Maybe it is because I was raised a guilty Catholic (since mostly abandoned, though.) Maybe it is because I was raised by parents who worked really hard their whole lives and made it clear to us that their childhoods were so bad that work was the only thing that saved them. I have issues with "productivity." When I think about it, I don't ever just relax, and never really have! I'm always "doing" something, mentally or physically, usually both (lol.) Even when I work on art I categorize it in my head as "work" -- giving it a justification that it doesn't really need. Hmmm...summer comes and I am confronted with the one ingredient that I have so little of during the school year: time. And I would feel horrible about wasting such a gift!
So here I sit, on a gorgeous Friday, and am free after noon today. I am going to the beach. To do nothing on purpose. I might not even bring a book, or even a sketchbook.
I've been looking at the Designmatterstv site again and want to sign up and just absorb all that loveliness. How on earth have the Kemshalls created so much? How have I created so little? It is humbling. Yet I still shrink away from spending time on art these days, feeling like I should be doing more worthy things. Aren't there people suffering in other parts of the world? The state? My town? What good will me making a thing from fabric and beads help? I look at my little Quaker parrots, who are busy all day gathering things from around my house and "working" on making a nest. They are really busy and productive. They never really build anything, though.
Isn't art an indulgent act that really doesn't have value in ways that really matter? I think that is the big question I wrestle with these days. The purpose of making art objects. Not sure if this is just a message from my moral compass or an element of creative self-sabotage, but it is on the table these days. The benefits of process are clear to me, for me and for others. But the product seems to be irrelevant, in some ways. It is intellectual Parcheesi. Puzzles of texture, color, and thought. Self indulgent to force them on the world, no?

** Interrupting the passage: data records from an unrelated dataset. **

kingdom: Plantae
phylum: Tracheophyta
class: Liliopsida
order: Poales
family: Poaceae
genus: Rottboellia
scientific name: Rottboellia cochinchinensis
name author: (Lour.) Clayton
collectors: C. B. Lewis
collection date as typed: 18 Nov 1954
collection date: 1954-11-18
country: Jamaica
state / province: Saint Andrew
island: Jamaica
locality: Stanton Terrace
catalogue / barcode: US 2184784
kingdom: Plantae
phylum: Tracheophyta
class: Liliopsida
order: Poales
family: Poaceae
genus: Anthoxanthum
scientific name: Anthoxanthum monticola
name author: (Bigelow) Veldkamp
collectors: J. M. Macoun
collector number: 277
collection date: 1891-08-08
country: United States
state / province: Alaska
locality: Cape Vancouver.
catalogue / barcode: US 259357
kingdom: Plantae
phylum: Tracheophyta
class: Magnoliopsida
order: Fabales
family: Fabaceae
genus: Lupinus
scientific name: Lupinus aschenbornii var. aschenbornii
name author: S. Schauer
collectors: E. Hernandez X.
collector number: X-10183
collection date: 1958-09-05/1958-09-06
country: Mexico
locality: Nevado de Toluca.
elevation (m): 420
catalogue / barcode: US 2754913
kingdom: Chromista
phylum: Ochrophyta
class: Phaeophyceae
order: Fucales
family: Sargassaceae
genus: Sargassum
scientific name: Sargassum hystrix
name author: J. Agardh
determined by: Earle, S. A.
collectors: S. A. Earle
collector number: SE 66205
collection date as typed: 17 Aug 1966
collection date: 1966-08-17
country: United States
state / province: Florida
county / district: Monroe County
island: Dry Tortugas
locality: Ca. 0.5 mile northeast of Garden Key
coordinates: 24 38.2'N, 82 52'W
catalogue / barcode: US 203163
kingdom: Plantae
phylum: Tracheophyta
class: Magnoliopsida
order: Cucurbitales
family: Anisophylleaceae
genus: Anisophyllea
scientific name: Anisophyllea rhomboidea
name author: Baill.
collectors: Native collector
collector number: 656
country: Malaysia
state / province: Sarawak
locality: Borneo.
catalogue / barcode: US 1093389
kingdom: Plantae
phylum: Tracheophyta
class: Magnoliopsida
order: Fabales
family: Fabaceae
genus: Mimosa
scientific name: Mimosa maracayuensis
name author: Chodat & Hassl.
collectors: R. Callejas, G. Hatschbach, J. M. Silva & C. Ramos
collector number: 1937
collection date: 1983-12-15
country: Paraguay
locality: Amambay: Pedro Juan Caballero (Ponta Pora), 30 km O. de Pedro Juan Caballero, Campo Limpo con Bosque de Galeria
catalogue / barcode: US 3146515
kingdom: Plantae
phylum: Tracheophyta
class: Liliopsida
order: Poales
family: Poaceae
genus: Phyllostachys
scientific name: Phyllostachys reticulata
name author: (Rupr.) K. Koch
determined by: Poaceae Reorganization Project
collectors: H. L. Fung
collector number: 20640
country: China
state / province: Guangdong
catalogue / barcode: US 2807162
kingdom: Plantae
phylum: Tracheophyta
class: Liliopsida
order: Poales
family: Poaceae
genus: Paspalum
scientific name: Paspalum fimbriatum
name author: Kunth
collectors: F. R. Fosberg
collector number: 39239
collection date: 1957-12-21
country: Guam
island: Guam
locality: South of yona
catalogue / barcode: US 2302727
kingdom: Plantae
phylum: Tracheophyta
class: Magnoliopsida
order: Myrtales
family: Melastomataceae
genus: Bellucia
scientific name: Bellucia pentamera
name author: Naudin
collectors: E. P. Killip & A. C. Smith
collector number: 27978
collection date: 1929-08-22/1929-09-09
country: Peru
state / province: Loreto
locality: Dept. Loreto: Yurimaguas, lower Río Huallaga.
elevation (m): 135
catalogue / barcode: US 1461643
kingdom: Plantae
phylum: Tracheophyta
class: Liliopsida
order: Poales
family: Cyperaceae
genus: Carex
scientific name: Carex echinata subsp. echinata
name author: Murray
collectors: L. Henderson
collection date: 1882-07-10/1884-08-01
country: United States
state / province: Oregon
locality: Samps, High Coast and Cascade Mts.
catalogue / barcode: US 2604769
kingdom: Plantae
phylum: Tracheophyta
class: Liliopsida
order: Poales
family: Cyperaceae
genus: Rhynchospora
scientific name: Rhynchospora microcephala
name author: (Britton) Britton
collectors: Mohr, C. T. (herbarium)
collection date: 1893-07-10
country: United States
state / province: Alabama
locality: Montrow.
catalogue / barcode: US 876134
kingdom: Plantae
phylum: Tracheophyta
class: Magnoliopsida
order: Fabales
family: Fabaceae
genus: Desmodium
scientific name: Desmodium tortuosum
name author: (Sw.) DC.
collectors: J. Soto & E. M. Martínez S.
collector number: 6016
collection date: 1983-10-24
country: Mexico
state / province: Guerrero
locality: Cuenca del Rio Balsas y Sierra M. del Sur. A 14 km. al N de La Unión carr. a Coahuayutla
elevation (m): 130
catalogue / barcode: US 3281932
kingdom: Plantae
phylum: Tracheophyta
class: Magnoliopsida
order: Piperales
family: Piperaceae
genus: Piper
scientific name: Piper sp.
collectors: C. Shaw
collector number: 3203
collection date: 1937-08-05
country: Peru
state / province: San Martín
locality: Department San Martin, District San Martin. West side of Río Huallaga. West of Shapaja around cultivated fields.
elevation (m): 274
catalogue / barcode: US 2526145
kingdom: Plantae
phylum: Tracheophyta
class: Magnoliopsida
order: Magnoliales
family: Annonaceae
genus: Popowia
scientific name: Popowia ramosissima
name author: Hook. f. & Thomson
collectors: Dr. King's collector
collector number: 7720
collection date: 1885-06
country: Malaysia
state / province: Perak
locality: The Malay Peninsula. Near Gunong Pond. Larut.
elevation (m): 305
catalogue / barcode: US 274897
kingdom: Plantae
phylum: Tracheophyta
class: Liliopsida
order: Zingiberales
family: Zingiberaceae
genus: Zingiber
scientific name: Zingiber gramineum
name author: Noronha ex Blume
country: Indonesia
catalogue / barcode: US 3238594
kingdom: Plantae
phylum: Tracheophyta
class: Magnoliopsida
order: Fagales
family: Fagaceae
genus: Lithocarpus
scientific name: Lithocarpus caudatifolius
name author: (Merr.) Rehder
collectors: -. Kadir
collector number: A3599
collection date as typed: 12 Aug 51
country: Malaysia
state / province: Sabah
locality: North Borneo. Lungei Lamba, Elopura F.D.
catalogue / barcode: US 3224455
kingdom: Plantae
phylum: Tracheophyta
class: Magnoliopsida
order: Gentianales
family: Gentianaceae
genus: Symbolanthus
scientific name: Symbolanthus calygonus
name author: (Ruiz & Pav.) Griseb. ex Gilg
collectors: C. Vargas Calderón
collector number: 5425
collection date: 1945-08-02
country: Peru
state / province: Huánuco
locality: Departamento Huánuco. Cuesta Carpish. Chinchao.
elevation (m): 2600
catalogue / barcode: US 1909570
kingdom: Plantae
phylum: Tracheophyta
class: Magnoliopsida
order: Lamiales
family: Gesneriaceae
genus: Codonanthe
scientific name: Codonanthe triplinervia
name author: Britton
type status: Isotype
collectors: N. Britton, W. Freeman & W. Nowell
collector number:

Then I look and see work by people like the Kemshalls and feel grateful that they can put into fabric the things I feel that go beyond words. And I am grateful for their contributions to this very hard world we all inhabit. All an artist can do, I guess, is keep working and hoping that sometime, somewhere, someone sees the work and gets something out of it that is meaningful. Yeah, I'll bring my sketchbook to the beach today. You never know what could happen. In the end, parrots are parrots and do their parrot things, and artists are artists and do their artist things. It is just the way it is. Cheers.